AIM
Carry the Mailman outgoing-mail thread further, picking up right after its last sentence.

PASSAGE TO READ
* Start *
FAQ
We have a problem where in recent weeks we have seen mailman stall on sending emails. The emails end up in the archives and get properly placed in qfiles/out but simply never get sent. A restart of the service "fixes" the problem. We have also upgraded to the latest mailman to make sure that was not an issue.

In the log files, we get the following:

Aug 08 09:44:41 2006 (11723) Cannot connect to SMTP server localhost on port smtp

Once this occurs, outgoing mail ceases until a restart of the service/runners.

I believe the box is hitting it's limit of sendmail services and refusing service and that the mailman service is not gracefully retrying later, either by design or a bug. Is this expected behavior or is there a setting I have missed?

Any thoughts?

Regards,
KAM

Search Discussions

  • Brad Knowles at Aug 9, 2006 at 2:20 am

    At 6:37 PM -0400 2006-08-08, Kevin A. McGrail wrote:

    Once this occurs, outgoing mail ceases until a restart of the
    service/runners.
    Have you looked at the section of the FAQ discussing performance
    tuning of your system? See FAQs 6.3, 6.6, and 6.8.
    I believe the box is hitting it's limit of sendmail services and refusing
    service and that the mailman service is not gracefully retrying later,
    either by design or a bug. Is this expected behavior or is there a setting
    I have missed?
    That's a reasonable conclusion, but with proper tuning of the MTA and
    configuration of Mailman, you shouldn't reach that point. Start with
    the FAQ entries mentioned above.

    --
    Brad Knowles, <brad at stop.mail-abuse.org>

    "Those who would give up essential Liberty, to purchase a little
    temporary Safety, deserve neither Liberty nor Safety."

    -- Benjamin Franklin (1706-1790), reply of the Pennsylvania
    Assembly to the Governor, November 11, 1755

    Founding Individual Sponsor of LOPSA. See <http://www.lopsa.org/>.
  • Kevin A. McGrail at Aug 9, 2006 at 4:39 am

    Have you looked at the section of the FAQ discussing performance tuning of
    your system? See FAQs 6.3, 6.6, and 6.8.
    Thanks. I've made some tweaks in line with these FAQs and have some
    comments.

    FAQ 6.6 mentions SMTP_MAX_RCPTS = 10 but 6.3 mentions 2-5. I'm using VERP
    so I believe this is irrelevant to my installation but it might be good to
    clarify for consistency.

    Also FAQ 6.6 mentions changes because mailman didn't used to use a FIFO
    queue. The FAQ specifies this was a target for 2.1.X mailman and to my
    knowledge QRUNNER_PROCESS_LIFETIME & QRUNNER_MAX_MESSAGES were remove from
    Default.py.
* End *
SUPPLIED MATERIAL
* Start *
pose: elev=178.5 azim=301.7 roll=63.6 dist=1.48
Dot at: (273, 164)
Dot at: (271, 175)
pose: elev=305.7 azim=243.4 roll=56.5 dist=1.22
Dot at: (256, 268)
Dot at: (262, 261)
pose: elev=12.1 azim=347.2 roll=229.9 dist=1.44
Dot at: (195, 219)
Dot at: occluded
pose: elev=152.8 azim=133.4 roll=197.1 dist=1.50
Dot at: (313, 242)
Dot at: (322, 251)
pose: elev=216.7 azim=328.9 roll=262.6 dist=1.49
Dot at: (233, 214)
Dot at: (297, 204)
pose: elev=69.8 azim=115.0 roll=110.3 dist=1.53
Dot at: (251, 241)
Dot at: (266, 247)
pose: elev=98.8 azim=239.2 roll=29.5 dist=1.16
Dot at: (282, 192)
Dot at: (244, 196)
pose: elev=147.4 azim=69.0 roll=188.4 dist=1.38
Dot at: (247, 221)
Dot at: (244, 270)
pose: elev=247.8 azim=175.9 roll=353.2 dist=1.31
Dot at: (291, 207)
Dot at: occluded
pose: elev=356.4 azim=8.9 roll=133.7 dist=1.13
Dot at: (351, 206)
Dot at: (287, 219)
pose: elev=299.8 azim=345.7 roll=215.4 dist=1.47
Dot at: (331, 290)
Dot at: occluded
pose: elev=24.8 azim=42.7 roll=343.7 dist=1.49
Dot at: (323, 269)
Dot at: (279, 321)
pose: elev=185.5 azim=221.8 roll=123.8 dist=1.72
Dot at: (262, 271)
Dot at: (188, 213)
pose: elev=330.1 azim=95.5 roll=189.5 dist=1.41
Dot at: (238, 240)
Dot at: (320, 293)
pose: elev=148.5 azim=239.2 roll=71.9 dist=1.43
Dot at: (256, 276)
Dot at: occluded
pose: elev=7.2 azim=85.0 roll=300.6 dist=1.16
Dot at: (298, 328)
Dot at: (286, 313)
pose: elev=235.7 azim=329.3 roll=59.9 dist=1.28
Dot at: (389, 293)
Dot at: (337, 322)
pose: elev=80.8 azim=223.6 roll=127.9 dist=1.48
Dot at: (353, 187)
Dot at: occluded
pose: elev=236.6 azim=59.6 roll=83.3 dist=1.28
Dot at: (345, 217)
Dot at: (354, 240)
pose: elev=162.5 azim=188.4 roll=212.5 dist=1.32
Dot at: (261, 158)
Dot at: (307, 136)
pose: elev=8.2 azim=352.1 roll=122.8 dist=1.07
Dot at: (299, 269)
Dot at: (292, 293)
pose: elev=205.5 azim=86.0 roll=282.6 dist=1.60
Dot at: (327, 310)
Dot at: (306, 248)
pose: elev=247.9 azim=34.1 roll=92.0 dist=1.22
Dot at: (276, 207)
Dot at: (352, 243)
* End *
WRITTEN REPLY
    I believe the box is hitting it's limit of sendmail services and
    refusing
    service and that the mailman service is not gracefully retrying later,
    either by design or a bug. Is this expected behavior or is there a
    setting
    I have missed?
    That's a reasonable conclusion, but with proper tuning of the MTA and
    configuration of Mailman, you shouldn't reach that point. Start with the
    FAQ entries mentioned above.
    The box is an incoming mail server as well so while we can tweak things to
    make running out of child daemons minimal, with the dictionary
    attacks+spammers+normal mail traffic, I see no way that I can guarantee that
    the box will not run out of connections available. Am I correct that if
    this occurs, the qfile/out runner will stall?

    Thanks again,
    KAM
  • Brad Knowles at Aug 9, 2006 at 5:42 am

    At 12:33 AM -0400 2006-08-09, Kevin A. McGrail wrote:

    FAQ 6.6 mentions SMTP_MAX_RCPTS = 10 but 6.3 mentions 2-5. I'm using VERP
    so I believe this is irrelevant to my installation but it might be good to
    clarify for consistency.
    FAQ 6.6 is probably a little older, and appears to need to be
    updated. You are correct, that if you are VERPing everything, then
    this particular parameter is not relevant to your site.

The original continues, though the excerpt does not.